- Title card
- Directed by: Siraj
- Screenplay by: Siraj
- Story by: Radha Bharathi
- Produced by: K. Prabhakaran
- Starring: Ramarajan Ragasudha
- Cinematography: B. S. Lokanath
- Edited by: L. Kesavan
- Music by: S. A. Rajkumar
- Production company: Anbalaya Films
- Release date: 14 April 1990;
- Country: India
- Language: Tamil

= Thangathin Thangam =

Thangathin Thangam is a 1990 Indian Tamil-language action drama film directed by Siraj, starring Ramarajan and Ragasudha. It was released on 14 April 1990.

== Plot ==

A young village leader falls in love with a girl assuming that she is a villager. However, things become tricky when he learns that she is from a wealthy family and a friend of his enemy.

== Soundtrack ==
The music was composed by S. A. Rajkumar.

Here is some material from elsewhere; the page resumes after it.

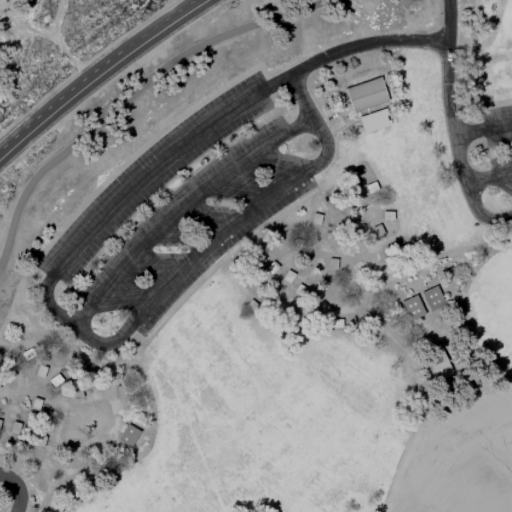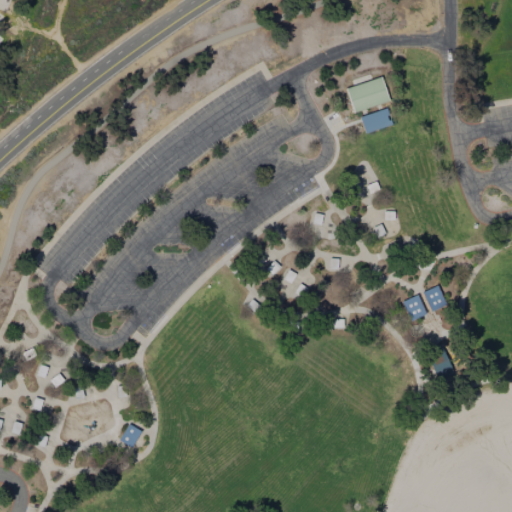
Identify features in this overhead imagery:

| Song | Singers | Lyrics | Length |
| "Muthu Muthu" | Asha Bhosle | S. A. Rajkumar | 4:35 |
| "Sevandhipoo Maalakattu" | S. P. Balasubrahmanyam, K. S. Chithra | 4:14 |
| "Thangathoda Thangam" | Mano | Vaali | 4:46 |
| "Ore Kelayil" | Yesudas | 4:02 |
| "Sevandhipoo Maalakattu" | Asha Bhosle | S. A. Rajkumar | 4:51 |
| "Veera Chalambukaaran" | Mano, S. A. Rajkumar | Vaali | 4:08 |

== Reception ==
C. R. K. of Kalki called it another film which faithfully mimics M. G. Ramachandran's style of films.